Se há um filme multifacetado e soberbo em todas as suas facetas, esse filme é, sem dúvida, “Flee – A Fuga“. Ora é um filme de animação com um estilo muito único e que revela vários momentos da narrativa de forma sublime através das ondulações na forma como a animação é aqui apresentada, ora é um documentário que relata com delicadeza e honestidade a infância de Amin.
Este filme propõe-se a algo grandioso, porque envereda por diversos caminhos na maneira como se apresenta ao público, mas esse risco vale bastante a pena porque o resultado final é uma obra única, potente e comovente. A história centra-se na infância e adolescência de Amin, um jovem refugiado do Afeganistão, e nas suas diversas viagens e voltas que a sua vida dá até chegar à Dinamarca onde agora, com 36 anos de idade, relata a sua ‘fuga’ e os seus pensamentos naqueles anos turbulentos e na forma como também lidou com a sua puberdade e a sua homossexualidade.
A realização simples de Jonas Poher Rasmussen é certeira e enquadra-se perfeitamente no tom e na dinâmica que a história pede e precisa, nunca deixando o espectador demasiado angustiado ou distraído com o que está a ser contado. A animação é outra ferramenta potente que consegue enquadrar num estilo documental as várias nuances e os diferentes momentos que são relatados por Amin, conseguindo que o público se entregue e se envolva com a história. A banda-sonora é também outro grande destaque deste filme, onde o autor Uno Helmersson cria uma atmosfera perfeita e contagiante nos momentos certos e que também flui em sintonia com a história. E a história, sim a história real é, sem dúvida, o ponto mais forte do filme e a peça central deste filme muito dramático, mas nunca exageradamente dramático.

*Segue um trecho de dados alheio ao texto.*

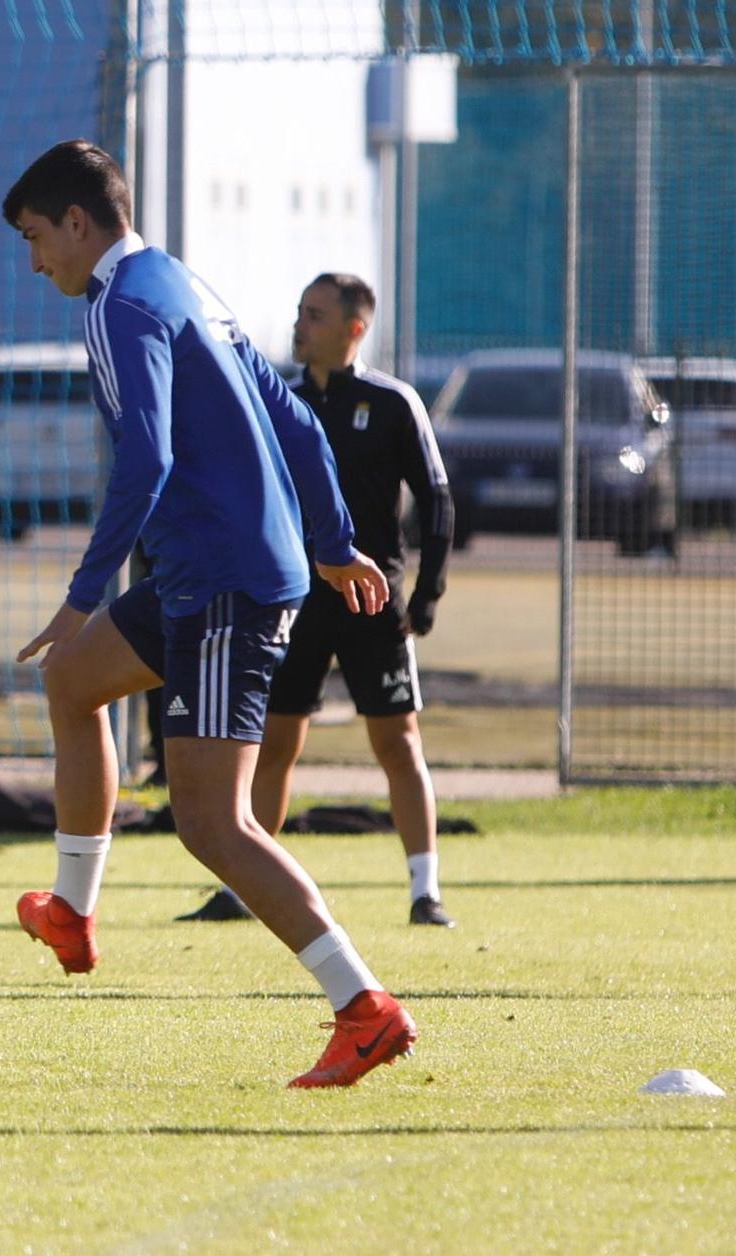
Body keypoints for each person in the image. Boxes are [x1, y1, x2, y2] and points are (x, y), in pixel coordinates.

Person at [4, 140, 415, 1087]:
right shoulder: (183, 284)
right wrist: (330, 539)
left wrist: (80, 595)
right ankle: (71, 912)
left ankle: (365, 1007)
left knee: (214, 823)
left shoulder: (120, 305)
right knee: (73, 682)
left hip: (227, 584)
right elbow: (298, 421)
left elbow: (143, 462)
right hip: (206, 573)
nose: (34, 263)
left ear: (77, 222)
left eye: (36, 238)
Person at [180, 275, 458, 928]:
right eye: (300, 312)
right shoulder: (278, 397)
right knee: (273, 742)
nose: (300, 325)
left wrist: (425, 595)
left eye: (315, 314)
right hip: (293, 599)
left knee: (398, 742)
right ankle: (242, 888)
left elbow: (437, 497)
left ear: (353, 328)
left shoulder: (392, 402)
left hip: (370, 601)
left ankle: (425, 891)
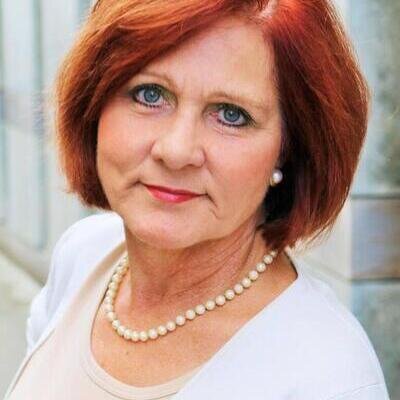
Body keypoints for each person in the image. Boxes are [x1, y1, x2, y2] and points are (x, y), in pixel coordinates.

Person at [5, 0, 390, 399]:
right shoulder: (83, 255)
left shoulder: (329, 377)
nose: (176, 151)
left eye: (231, 115)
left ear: (289, 152)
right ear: (94, 103)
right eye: (149, 94)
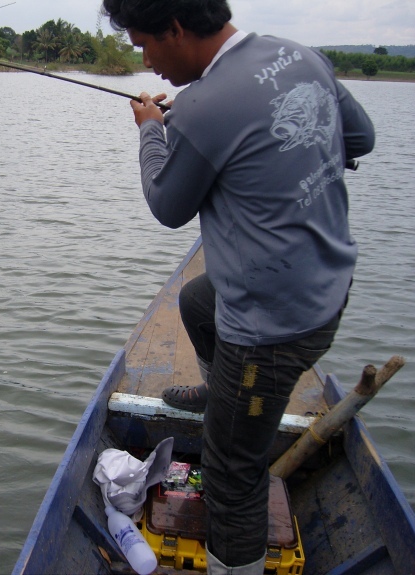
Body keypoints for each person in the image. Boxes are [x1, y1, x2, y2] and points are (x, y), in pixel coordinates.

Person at [101, 1, 375, 573]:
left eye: (145, 43)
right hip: (327, 286)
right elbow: (361, 138)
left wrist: (154, 131)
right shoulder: (299, 56)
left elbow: (167, 205)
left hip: (270, 329)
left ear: (176, 28)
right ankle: (216, 389)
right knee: (197, 301)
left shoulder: (201, 108)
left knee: (232, 476)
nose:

Não é por acaso que esta obra já fez história na presente edição dos Óscares, tendo sido o primeiro filme a ser nomeado nas categorias de Melhor Documentário, Melhor Filme de Animação e Melhor Filme Internacional. Nunca antes um filme tinha sido nomeado nestas três categorias em simultâneo. Este é um marco histórico por si mesmo e, como disse inicialmente, o filme propôs-se a uma tarefa complicada mas conseguiu apresentar uma boa obra nos diversos campos e este momento histórico é um reflexo disso mesmo.
Aconselho vivamente este filme que julgo ser indiferente a qualquer pessoa que assista e que consegue deixar uma marca forte em cada um de nós. Pelo menos a mim foi assim. A história é triste sim e infelizmente é também um espelho dos nossos tempos e do sofrimento que algumas vidas têm desde tenra idade, onde tudo devia ser mágico e mais inocente, mas por vezes somos obrigados a crescer rapidamente e a adaptar-nos a um mundo cruel que nos empurra, sem pedir licença, para as responsabilidades e pensamentos de uma vida adulta. O filme foi exibido na presente edição do Festival MONSTRA e irá estrear nas salas de cinema em Portugal no próximo dia 7 de Abril.
Classificação: 5 em 5 estrelas. Texto escrito por André Marques.